» HOW TO COMPLETE THIS TASK: Look for the line that has "left elbow: (869, 1282)" in the material below; please repeat it and every line after it, exactly, up to and including the line that has "right back paw: (910, 1362)", and nothing else.

-=-=-=-=-

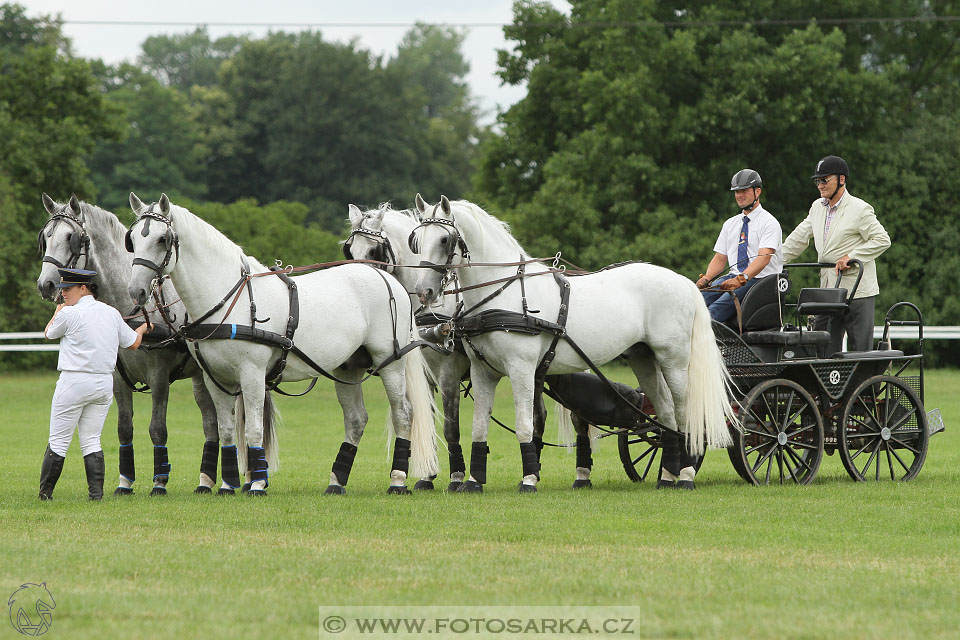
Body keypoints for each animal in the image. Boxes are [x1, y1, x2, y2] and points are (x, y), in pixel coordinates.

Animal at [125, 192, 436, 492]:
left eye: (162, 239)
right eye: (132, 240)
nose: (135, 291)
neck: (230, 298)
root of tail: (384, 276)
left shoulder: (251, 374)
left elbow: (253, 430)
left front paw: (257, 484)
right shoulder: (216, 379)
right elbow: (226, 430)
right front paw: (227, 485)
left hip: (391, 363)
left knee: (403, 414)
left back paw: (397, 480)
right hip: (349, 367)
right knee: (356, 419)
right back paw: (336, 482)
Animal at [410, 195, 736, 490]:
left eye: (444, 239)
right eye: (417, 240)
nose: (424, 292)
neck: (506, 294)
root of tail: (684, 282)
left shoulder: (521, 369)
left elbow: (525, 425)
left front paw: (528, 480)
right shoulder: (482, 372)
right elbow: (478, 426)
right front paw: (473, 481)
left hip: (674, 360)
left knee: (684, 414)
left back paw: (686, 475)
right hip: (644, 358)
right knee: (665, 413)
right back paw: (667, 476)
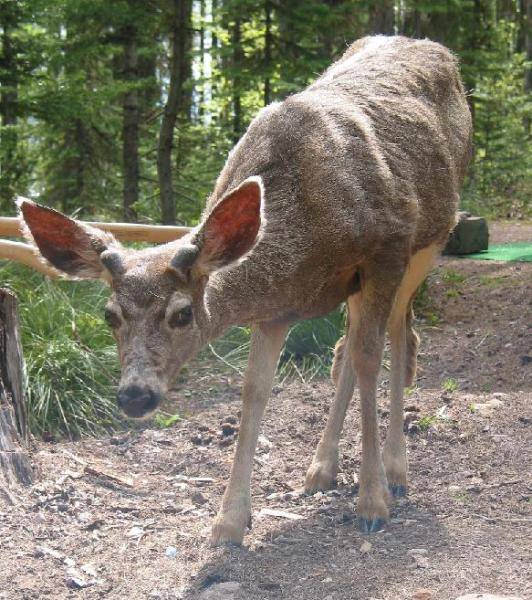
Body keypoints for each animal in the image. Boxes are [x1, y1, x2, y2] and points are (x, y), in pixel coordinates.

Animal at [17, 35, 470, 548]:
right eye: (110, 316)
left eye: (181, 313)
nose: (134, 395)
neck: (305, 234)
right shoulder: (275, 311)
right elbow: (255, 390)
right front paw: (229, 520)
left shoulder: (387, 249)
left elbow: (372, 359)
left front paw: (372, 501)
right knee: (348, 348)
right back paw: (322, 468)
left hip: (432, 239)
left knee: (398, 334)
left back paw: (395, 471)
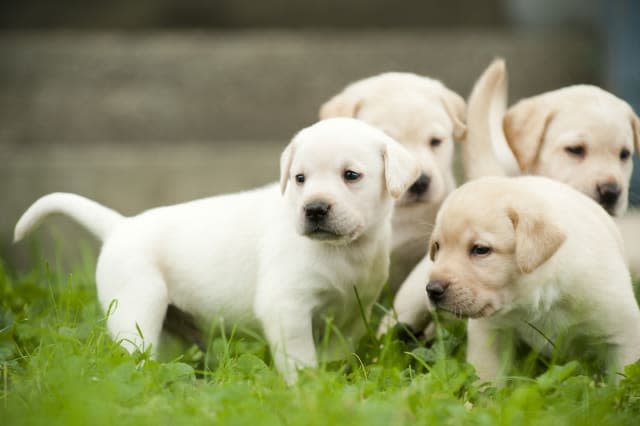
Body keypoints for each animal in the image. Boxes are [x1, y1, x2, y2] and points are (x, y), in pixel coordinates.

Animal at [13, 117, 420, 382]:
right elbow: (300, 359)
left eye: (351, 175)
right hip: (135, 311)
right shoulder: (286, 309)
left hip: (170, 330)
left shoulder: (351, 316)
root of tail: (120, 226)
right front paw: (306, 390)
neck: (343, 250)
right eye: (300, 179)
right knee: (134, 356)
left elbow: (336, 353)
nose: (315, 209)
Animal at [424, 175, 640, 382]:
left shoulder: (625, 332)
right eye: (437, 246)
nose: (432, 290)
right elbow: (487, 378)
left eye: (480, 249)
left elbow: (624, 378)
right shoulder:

-=-=-=-=-

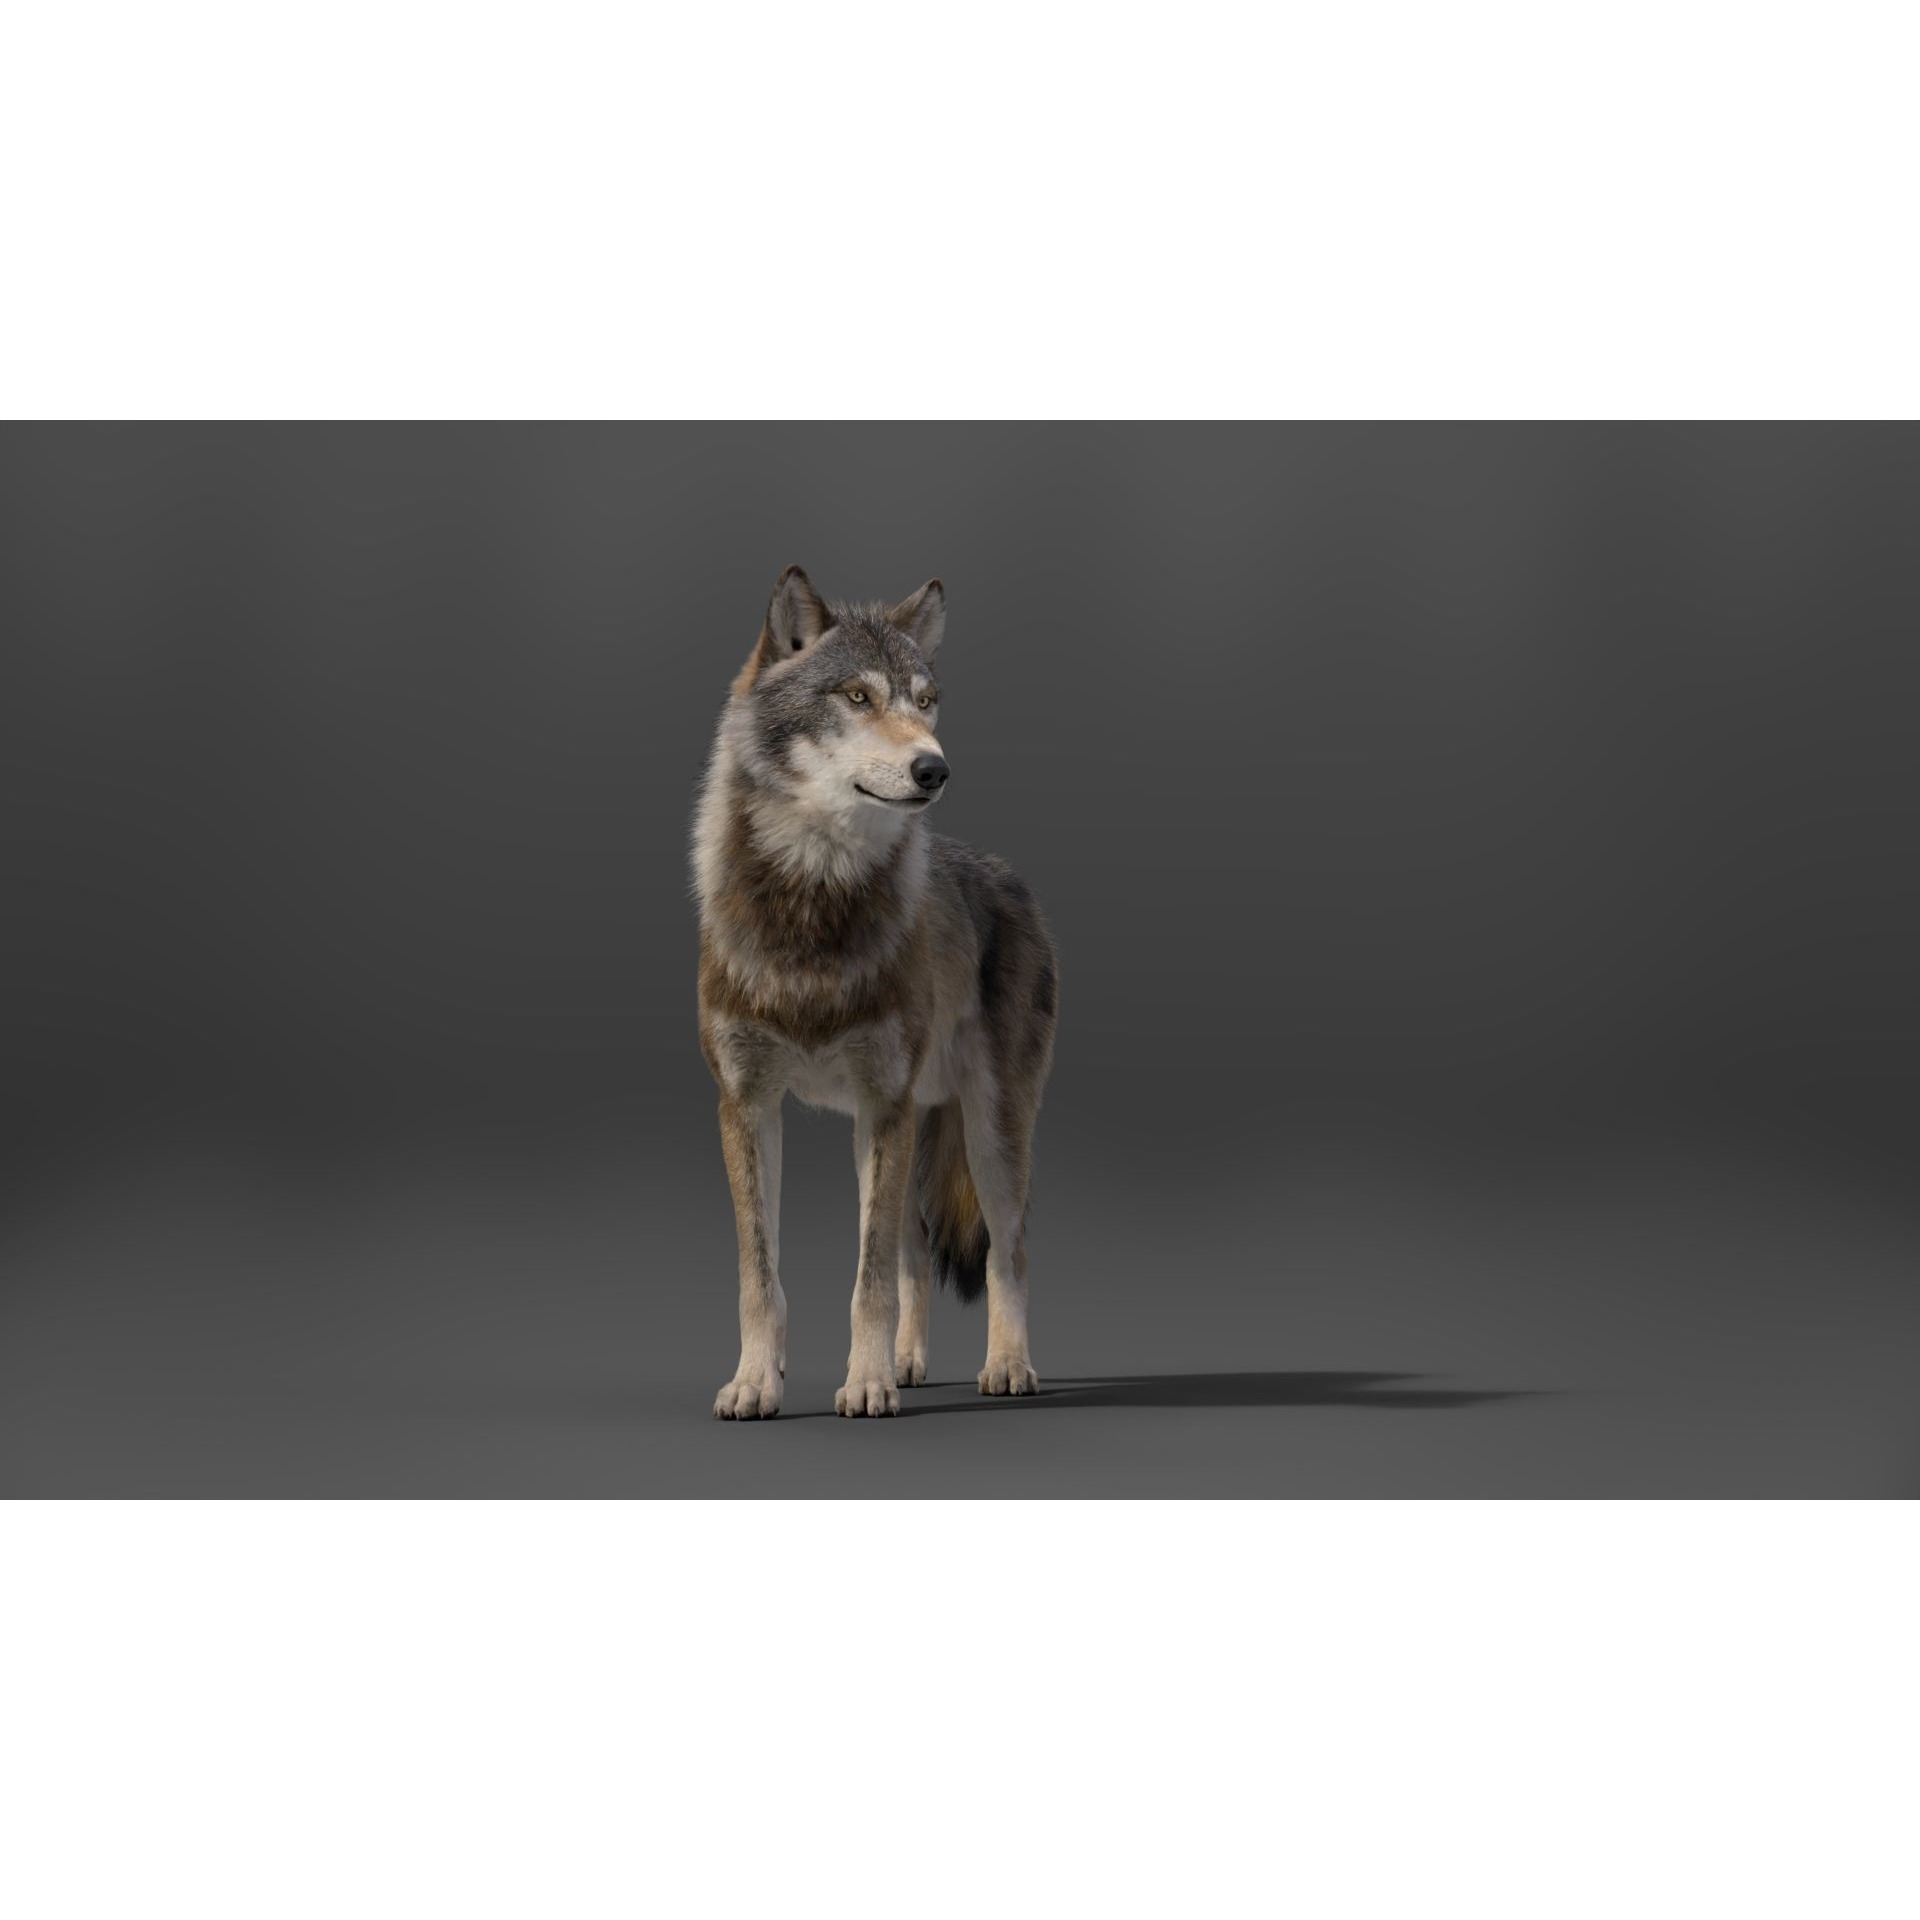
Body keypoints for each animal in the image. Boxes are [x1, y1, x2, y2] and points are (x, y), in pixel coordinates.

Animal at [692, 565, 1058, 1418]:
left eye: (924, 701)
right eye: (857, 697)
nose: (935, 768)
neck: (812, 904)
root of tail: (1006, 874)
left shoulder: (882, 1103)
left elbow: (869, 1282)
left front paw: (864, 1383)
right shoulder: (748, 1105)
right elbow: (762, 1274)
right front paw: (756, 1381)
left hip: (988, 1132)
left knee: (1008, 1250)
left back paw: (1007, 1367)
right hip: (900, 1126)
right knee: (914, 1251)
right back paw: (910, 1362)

-=-=-=-=-

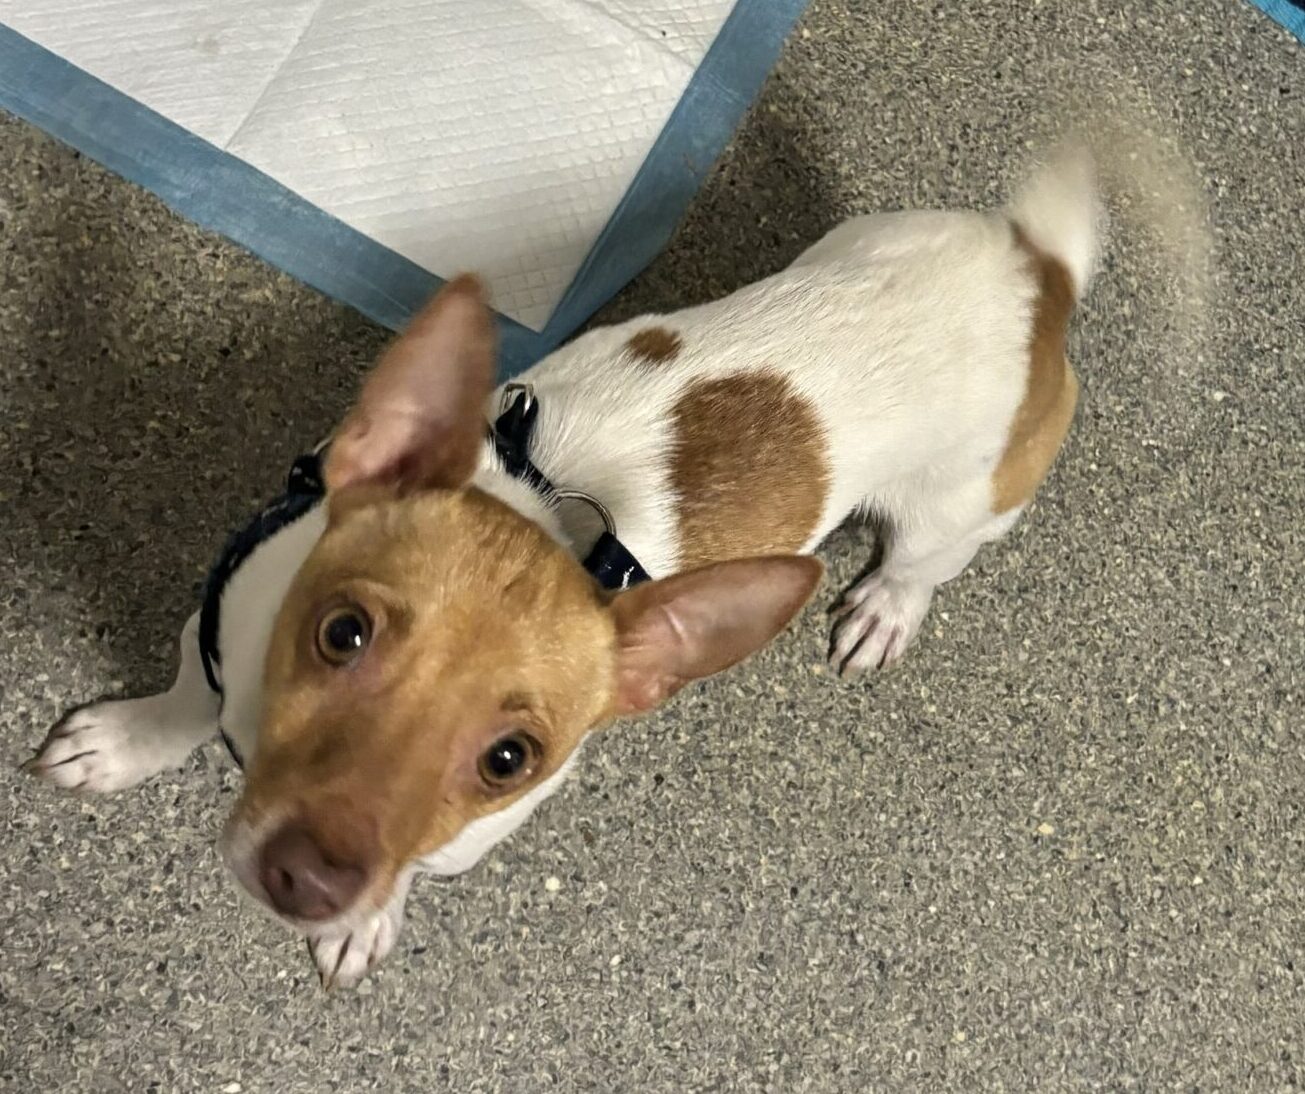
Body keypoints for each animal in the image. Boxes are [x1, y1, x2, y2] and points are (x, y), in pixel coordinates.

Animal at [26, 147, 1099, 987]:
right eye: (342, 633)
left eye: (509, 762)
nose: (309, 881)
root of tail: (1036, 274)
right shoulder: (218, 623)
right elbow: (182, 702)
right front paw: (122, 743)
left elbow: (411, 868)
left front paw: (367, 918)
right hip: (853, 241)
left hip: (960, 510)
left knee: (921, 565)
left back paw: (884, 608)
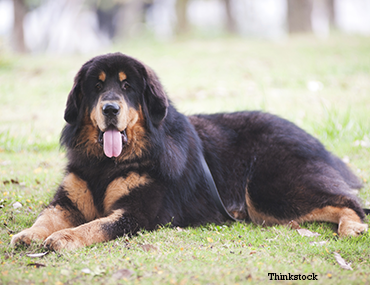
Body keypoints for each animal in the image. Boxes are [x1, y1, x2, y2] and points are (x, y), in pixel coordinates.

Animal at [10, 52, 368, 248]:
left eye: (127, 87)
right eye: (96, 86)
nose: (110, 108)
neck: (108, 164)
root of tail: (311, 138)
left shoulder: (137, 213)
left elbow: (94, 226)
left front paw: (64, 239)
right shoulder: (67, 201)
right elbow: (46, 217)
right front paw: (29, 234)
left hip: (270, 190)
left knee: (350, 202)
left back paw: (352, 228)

-=-=-=-=-

» RESULT OF THE TASK:
left elbow: (869, 1282)
left front paw: (864, 1383)
right shoulder: (748, 1105)
right elbow: (762, 1274)
right front paw: (756, 1381)
left hip: (988, 1132)
left knee: (1008, 1250)
left back paw: (1007, 1367)
right hip: (900, 1126)
right knee: (914, 1251)
right back paw: (910, 1362)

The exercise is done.